Потом, по-американски искренне улыбнувшись, сел в машину и, стартанув с пробуксовкой, умчался вдаль. Ему швейцарские видеокамеры, очевидно, были не страшны.
* * *
Вообще три недели отпуска пролетели как один день. Поездки в Женеву, Лозанну и Лихтенштейн, в грозные горы и к лазурным озерам! В последние выходные хотел съездить в Мюнхен на знаменитый Октоберфест, но остановило расстояние и, черт возьми, нежелание расставаться с Анной. Да, эту милую пигалицу уже и в мыслях не получалось назвать Нюрой. Только Анной, и никак иначе.
С ней он играл, гулял в тенистых парках и по уютным, пересеченным десятками мостов набережным Лимматы. Правда, все общение с дочерью проходило под строгим взором фройляйн Гретхен, согласившейся увеличить свой рабочий день на неких новых, так и не раскрытых Щербатову, условиях. Девушка крайне ответственно подходила к исполнению своих обязанностей, полагая, что лишь от нее зависит семейное счастье и семейный покой фрау Аллы.
Однако где-то через неделю герр Базилиус был признан личностью безопасной, а еще через несколько дней – даже желательной. Во всяком случае ему уже улыбались и приглашали к столу даже в отсутствие хозяйки. Правда кормление девочки так и не доверили.
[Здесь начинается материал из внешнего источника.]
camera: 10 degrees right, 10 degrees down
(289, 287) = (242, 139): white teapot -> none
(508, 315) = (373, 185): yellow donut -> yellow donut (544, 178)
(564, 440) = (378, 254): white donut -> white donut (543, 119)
Видимо, не заслужил.
По вечерам он встречал жену у офиса, и они шли гулять куда глаза глядят по узким, кривым, мощеным булыжником улочкам старого города.
Ближе к отъезду, видя счастливую физиономию мужа, Алла вновь начала намекать, мол, не пора ли любимому снять проклятую уже тысячи раз форму и заняться нормальным делом. Пусть тоже не слишком денежным, но по крайней мере спокойным. А денег она и одна на всю семью заработает.
Результатом этой настойчивой осады стало обещание подумать, вот только дела кое-какие надо закончить. То есть успех, вдохновивший ее на продолжение борьбы, был очевиден – раньше такой разговор пресекался на корню.
И каждый вечер в конце рабочего дня он звонил в консульство с вопросом – готовы ли, наконец, документы на отцовство. И каждый раз получал стандартный ответ: «Пока нет, но вот-вот, буквально еще чуть-чуть, короче, позвоните завтра». Вначале он был вежлив, потом терпелив, потом предельно сдержан. Но вчера, когда до отъезда оставалось всего три дня, сорвался и высказал-таки ни в чем не повинной девушке на том конце телефонной линии все, что он думает о российской бюрократии, российской исполнительности и российском чванстве. В ответ услышал короткое «Хам» и циничные, абсолютно равнодушные к его проблемам короткие гудки.
Глава 28
Сегодня ровно в десять часов позвонила Алла. По местным меркам – в разгар рабочего дня. Сухим, каким-то надтреснутым голосом сказала: «Приезжай». Потом словно выдавила из себя: «Прямо сейчас. Пожалуйста».
До ее офиса надо было добираться пятнадцать минут на трамвае, но в тот день, как назло, его пришлось дожидаться. Щербатов хотел уже плюнуть и броситься бегом, еще не зная, но чувствуя, что случилось что-то совсем хреновое. Но в конце концов все же услышал желанный шум трамвайных колес. Не привычный в Москве стук и перезвон, а плавный шорох, может быть, чуть громче, чем шелест автомобильных шин.
И в этот раз было не до городских красот. Быстрее, быстрее… почему так долго стоим? Почему медленно трогаемся?